ASSIGNMENT » Could you say how many lines below contain the word "fait"? Give the number with no other text.

[PROVIDED MATERIAL — start]

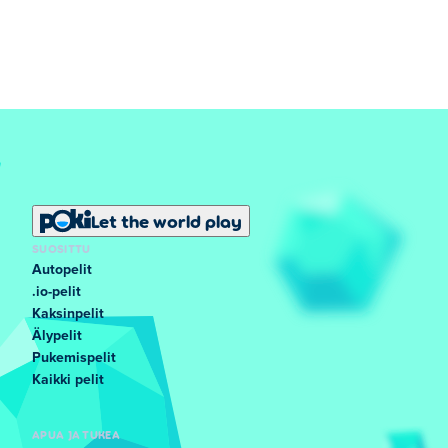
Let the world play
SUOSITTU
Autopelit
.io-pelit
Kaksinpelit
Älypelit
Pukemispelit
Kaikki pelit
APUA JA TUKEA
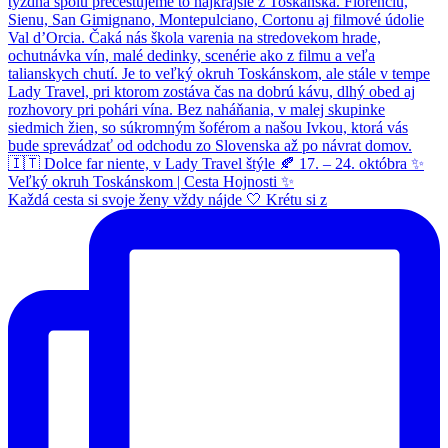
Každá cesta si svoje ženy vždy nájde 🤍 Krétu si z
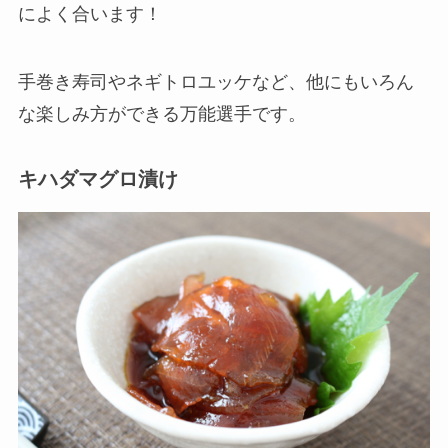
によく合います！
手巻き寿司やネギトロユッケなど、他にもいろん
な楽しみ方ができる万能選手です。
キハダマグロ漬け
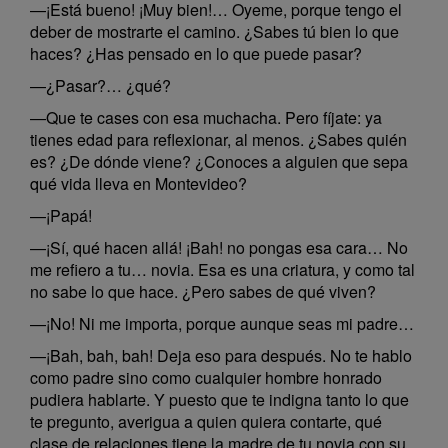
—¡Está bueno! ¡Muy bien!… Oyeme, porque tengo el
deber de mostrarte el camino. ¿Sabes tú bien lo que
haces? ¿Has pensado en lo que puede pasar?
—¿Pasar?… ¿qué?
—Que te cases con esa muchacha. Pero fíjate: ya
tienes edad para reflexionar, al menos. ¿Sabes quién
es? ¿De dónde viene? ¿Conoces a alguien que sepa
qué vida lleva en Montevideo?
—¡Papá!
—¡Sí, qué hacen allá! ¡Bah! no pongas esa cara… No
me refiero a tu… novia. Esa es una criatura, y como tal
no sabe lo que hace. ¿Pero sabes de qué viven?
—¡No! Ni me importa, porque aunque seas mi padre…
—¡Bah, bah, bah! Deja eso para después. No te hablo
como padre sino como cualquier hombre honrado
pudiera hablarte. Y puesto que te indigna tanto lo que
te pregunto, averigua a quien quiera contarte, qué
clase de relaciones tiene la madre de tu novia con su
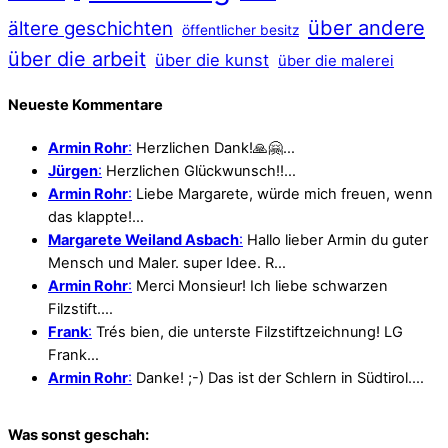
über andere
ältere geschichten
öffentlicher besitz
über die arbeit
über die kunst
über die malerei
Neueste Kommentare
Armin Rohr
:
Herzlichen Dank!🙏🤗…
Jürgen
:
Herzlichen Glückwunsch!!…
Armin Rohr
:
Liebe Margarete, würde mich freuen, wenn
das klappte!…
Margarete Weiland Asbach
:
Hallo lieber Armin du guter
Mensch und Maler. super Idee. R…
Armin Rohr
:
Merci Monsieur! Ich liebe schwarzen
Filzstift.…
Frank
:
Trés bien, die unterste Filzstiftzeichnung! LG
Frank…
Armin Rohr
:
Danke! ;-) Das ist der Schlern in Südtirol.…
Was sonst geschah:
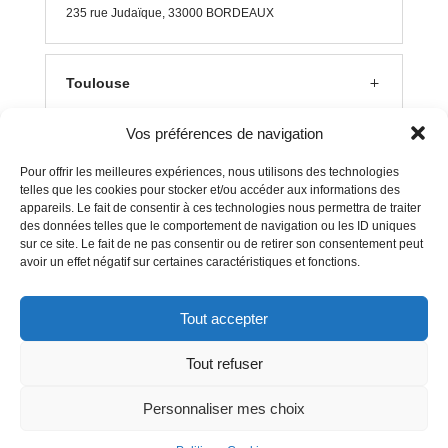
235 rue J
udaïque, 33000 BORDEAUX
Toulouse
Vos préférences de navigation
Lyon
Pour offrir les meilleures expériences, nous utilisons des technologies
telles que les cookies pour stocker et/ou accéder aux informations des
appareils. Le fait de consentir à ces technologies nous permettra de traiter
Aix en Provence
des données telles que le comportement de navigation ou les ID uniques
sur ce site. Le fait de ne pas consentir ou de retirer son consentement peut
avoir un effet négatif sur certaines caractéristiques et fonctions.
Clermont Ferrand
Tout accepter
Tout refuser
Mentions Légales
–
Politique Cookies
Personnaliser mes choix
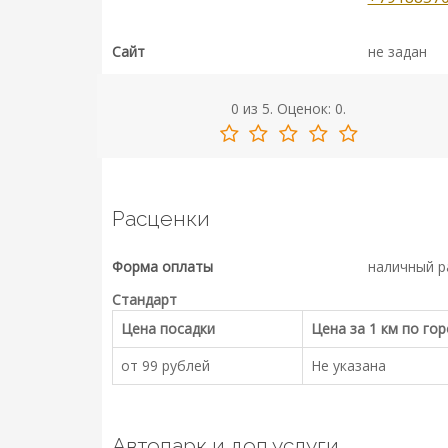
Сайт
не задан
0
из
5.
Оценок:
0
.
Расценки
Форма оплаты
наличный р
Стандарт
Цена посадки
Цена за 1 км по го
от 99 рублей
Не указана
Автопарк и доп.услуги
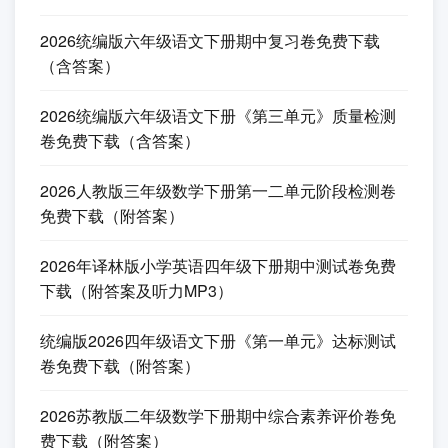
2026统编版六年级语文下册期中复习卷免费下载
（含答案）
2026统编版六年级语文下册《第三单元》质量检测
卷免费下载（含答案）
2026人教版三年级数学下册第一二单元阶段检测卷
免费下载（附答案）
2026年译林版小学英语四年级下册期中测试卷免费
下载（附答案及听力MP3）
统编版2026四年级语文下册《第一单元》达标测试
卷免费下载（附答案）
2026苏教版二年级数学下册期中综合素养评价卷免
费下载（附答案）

[PROVIDED MATERIAL — finish]
[PROVIDED MATERIAL — start]

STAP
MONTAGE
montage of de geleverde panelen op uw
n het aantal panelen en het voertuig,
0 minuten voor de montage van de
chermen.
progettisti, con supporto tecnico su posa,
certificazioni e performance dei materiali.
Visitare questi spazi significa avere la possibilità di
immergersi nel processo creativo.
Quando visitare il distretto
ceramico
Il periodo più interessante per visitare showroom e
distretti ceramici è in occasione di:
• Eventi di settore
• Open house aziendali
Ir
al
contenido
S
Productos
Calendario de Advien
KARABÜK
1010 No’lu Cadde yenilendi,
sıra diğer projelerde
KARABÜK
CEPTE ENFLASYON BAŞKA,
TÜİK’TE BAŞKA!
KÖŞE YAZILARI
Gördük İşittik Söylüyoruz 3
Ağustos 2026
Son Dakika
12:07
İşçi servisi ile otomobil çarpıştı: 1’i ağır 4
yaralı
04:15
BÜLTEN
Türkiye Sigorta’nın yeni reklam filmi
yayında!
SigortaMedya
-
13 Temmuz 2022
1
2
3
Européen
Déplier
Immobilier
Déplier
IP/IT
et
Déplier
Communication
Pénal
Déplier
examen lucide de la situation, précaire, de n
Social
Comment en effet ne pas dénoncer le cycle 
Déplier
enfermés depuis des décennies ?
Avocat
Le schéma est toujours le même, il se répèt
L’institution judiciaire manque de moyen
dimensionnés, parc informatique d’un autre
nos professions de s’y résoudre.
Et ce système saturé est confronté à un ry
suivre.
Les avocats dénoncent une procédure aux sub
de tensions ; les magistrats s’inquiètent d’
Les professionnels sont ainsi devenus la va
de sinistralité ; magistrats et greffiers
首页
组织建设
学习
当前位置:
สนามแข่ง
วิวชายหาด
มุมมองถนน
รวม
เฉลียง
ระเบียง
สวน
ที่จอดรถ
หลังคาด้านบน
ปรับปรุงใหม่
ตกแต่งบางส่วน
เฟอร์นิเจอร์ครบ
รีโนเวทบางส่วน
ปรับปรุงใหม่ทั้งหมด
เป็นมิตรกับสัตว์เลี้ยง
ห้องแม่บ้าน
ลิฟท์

[PROVIDED MATERIAL — finish]
[PROVIDED MATERIAL — start]

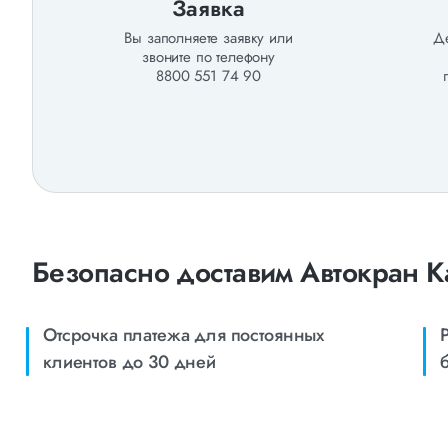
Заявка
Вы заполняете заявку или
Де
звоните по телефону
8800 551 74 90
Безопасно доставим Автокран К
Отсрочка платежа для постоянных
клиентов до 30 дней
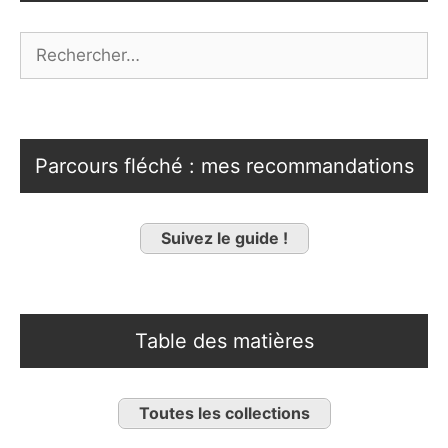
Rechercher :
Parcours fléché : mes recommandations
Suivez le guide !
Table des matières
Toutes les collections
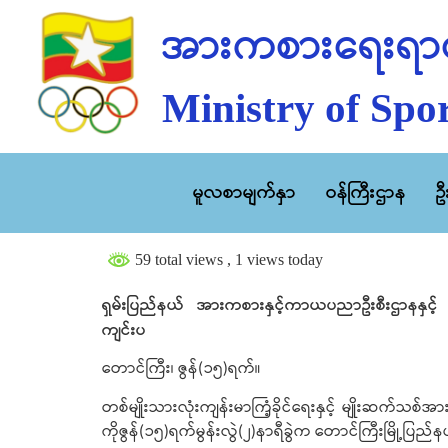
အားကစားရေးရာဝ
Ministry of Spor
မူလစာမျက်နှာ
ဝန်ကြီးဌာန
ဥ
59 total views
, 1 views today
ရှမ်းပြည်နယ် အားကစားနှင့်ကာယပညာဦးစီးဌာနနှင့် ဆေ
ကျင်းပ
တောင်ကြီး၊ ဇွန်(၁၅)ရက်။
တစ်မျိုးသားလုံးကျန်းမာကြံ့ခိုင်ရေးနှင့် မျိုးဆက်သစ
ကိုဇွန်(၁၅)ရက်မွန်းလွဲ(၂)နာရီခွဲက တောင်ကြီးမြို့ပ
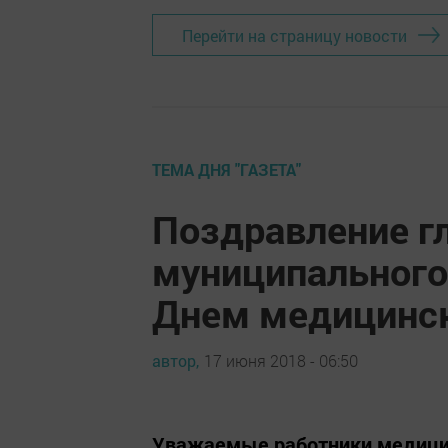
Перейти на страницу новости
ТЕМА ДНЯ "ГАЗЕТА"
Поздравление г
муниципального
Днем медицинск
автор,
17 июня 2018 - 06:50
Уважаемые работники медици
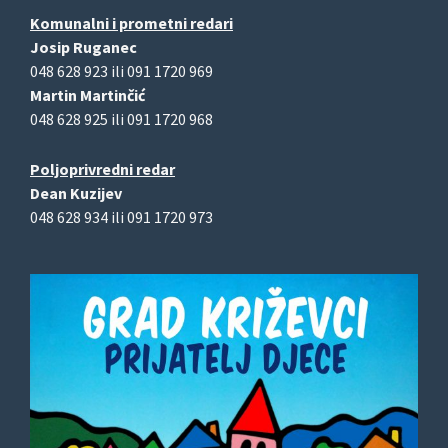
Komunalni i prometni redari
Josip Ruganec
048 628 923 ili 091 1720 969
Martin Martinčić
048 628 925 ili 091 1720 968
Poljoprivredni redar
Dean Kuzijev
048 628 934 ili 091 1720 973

[PROVIDED MATERIAL — finish]

YOUR RESPONSE » 2